A origem das marchas não é um tema pacífico.

A origem das marchas é muito polémica. Em 1932, um senhor chamado Campos Henriques que era dono do Parque Mayer resolveu convidar os bairros de Lisboa, na pessoa de coletividades, a organizarem uns ranchos  para se exibirem no Parque Mayer, na noite de Santo António. Penso que a história do pauzinho com o balão já vem de longe. A marcha com o archote é uma coisa que vem de tempos imemoriais. As pessoas celebravam e festejavam com um archote na mão, o que evoluiu mais tarde para o balãozinho. Em 1932, esse convite é feito, mas só três bairros aceitaram: Campo de Ourique, Alto do Pina e Bairro Alto. Talvez importe dizer que esses três bairros totalizavam 400 marchantes e que houve um patrocínio de um ou dois jornais e de algumas empresas. Na altura eram os ranchos e a exibição contou com uma assistência de quatro a cinco mil pessoas, entre as que estavam dentro do Capitólio e as que estavam na rua. Os outros bairros perceberam que tinham perdido o barco, passo a expressão, e exigiram, mais ou menos, que se fizesse outro festival de ranchos em que outros bairros iriam colaborar. Em Outubro de 1932, fez-se outra festa, desta feita com oito bairros. Como os ranchos marchavam pela Avenida da Liberdade acima, os jornais disseram “lá iam as marchas”. Isto foi quanto bastou para que se passassem a chamar marchas. Há ainda o aspeto político-social de as marchas interessarem muito ao Estado Novo. Em 1932 ainda estamos muito próximos da revolução na Rússia, acabou a primeira Guerra Mundial, a Europa está em frangalhos, a guerra civil de Espanha está eminente e o Salazar pensou que se calhar era importante dar festa ao povo para que este ficasse contente.

Pão e circo.

Pão e circo. Então, pela pessoa do Leitão de Barros que era um homem do Estado Novo, mas um grande artista plástico, realizador de cinema, grande homem, independentemente das suas crenças políticas, foi definido quais eram as características de cada bairro.

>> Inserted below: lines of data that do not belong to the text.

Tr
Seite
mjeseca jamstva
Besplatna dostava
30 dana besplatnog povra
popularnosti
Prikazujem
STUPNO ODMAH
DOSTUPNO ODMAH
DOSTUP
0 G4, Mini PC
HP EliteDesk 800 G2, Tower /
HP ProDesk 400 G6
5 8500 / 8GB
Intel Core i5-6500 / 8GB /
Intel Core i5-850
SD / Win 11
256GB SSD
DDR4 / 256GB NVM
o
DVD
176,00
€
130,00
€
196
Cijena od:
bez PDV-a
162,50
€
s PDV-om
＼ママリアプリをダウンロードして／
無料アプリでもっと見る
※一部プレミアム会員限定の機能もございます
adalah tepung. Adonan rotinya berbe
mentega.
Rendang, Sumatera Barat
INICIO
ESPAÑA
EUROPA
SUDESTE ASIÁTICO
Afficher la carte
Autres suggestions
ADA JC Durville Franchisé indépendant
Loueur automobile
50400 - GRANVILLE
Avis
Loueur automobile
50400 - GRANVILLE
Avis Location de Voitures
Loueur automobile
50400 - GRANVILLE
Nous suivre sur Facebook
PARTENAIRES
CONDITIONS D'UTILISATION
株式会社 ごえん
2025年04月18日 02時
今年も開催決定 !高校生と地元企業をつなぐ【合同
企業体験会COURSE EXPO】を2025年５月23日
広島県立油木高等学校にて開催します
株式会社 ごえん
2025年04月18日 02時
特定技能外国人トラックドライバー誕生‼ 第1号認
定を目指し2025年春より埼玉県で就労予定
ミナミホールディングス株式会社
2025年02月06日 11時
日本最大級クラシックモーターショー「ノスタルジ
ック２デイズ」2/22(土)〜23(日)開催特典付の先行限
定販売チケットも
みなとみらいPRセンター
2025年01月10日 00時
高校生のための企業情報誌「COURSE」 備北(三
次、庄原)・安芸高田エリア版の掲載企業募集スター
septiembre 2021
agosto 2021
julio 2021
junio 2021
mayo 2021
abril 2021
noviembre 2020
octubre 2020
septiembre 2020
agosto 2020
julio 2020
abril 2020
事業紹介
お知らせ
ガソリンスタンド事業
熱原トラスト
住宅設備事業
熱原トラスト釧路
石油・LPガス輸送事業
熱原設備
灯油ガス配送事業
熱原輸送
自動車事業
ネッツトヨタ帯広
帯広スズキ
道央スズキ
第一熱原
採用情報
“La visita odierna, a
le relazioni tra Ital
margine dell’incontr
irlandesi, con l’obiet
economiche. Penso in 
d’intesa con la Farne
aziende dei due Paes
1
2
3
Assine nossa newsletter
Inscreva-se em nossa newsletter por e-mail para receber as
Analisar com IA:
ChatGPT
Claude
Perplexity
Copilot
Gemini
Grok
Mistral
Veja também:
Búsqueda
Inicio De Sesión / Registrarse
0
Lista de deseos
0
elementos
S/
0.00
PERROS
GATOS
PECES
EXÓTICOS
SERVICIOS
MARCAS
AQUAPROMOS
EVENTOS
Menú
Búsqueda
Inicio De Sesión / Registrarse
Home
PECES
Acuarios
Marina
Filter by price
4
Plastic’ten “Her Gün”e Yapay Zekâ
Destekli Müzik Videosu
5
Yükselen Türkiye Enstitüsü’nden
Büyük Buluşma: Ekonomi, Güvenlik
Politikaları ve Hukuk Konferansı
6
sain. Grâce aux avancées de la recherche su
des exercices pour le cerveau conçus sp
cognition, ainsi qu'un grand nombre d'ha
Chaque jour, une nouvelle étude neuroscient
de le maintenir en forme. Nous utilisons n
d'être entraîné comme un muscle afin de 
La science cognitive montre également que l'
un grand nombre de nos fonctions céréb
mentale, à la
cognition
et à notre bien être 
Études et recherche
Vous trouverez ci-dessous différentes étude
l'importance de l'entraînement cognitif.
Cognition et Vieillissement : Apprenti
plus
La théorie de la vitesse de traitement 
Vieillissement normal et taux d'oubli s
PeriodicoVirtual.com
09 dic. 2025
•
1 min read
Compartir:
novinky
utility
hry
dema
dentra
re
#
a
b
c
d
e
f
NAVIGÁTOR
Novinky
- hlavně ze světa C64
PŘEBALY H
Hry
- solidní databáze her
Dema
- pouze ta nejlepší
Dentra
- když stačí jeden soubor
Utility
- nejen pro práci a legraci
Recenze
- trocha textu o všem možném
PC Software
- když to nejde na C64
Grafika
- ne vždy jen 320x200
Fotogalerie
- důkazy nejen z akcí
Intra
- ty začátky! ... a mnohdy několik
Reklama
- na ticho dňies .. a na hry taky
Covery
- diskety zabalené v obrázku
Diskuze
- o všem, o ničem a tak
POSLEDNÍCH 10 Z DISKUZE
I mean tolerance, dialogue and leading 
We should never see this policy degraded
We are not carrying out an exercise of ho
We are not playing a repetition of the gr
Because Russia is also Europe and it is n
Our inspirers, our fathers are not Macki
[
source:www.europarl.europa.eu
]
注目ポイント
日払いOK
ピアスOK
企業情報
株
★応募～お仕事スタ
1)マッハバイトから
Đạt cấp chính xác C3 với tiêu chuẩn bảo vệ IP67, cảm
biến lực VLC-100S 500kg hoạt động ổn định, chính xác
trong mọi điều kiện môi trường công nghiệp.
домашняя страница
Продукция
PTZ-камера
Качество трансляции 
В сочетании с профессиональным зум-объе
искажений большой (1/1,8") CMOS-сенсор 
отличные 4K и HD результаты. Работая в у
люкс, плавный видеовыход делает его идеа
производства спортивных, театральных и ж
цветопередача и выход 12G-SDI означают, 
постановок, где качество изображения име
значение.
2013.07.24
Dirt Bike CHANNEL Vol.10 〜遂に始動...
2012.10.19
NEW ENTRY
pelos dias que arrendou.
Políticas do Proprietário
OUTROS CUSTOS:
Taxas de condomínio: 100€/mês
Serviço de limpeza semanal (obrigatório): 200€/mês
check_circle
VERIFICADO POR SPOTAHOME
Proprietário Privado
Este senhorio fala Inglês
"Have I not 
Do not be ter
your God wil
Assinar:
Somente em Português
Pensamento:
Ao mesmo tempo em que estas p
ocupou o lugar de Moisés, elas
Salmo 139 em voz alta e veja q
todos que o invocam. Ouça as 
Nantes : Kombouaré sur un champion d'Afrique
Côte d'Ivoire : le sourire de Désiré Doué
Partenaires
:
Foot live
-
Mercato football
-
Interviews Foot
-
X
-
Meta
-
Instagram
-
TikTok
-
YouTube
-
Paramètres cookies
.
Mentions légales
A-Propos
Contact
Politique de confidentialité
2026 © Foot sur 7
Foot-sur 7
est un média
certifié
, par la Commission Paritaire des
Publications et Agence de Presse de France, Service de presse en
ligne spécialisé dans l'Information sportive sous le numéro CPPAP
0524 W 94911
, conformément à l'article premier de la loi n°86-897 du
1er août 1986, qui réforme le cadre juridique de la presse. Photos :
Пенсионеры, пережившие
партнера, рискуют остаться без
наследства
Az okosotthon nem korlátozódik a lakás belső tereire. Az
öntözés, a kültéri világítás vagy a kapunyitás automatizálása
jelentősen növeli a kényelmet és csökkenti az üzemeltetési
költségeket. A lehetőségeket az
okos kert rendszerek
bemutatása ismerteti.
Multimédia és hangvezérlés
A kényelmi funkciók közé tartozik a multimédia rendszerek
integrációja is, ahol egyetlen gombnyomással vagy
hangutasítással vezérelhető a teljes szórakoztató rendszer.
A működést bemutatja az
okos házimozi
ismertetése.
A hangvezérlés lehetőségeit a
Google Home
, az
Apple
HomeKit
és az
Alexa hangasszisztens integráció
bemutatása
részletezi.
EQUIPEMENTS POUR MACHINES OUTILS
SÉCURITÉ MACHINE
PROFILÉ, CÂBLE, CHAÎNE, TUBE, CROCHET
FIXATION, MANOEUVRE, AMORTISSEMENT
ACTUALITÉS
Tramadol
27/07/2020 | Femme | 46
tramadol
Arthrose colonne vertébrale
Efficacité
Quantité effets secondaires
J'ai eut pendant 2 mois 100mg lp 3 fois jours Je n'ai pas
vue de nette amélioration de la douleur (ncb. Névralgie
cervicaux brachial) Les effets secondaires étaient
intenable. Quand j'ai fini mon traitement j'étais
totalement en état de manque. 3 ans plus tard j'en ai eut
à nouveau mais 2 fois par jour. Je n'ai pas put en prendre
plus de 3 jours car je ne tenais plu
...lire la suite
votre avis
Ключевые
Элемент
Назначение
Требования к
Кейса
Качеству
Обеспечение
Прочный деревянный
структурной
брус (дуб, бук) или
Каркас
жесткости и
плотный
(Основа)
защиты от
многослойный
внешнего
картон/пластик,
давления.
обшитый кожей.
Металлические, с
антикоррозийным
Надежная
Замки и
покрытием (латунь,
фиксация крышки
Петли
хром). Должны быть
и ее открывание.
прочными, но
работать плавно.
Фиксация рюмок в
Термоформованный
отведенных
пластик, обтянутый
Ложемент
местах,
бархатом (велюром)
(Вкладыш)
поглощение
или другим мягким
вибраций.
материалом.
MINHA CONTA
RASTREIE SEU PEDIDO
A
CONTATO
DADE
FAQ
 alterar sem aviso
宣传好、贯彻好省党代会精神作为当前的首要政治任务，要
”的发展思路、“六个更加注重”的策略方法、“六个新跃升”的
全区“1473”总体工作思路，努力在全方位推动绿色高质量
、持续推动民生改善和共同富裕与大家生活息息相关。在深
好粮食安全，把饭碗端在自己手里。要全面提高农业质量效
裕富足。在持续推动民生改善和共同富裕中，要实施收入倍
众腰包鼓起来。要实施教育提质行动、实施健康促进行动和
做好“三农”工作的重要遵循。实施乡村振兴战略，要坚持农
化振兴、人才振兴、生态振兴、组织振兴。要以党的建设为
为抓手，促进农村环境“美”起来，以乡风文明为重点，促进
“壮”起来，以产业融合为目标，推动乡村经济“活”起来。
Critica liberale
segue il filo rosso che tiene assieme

Estas não existiam, ninguém dizia que São Vicente são fidalguinhas, que o Castelo são guerreiros, que Alfama são mulheres de capote e lenço ou marinheiros, que a Madragoa são peixeiros. Ele inventou tudo isso e a iniciativa passou a ser feita entre o Campos Henriques, António Ferro, do Secretriado da Propaganda, e o Leitão de Barros. Foi uma coisa tão importante na época que os melhores artistas e músicos quiseram colaborar. Norberto Araújo, o poeta, Raul Ferrão, enfim, as melhores marchas que ainda hoje os bairros cantam foram escritas nessa época. Gostaria de poder dizer que é uma tradição muito antiga, mas não é. E é uma iniciativa criada a partir de uma necessidade político-social de propaganda do Estado Novo.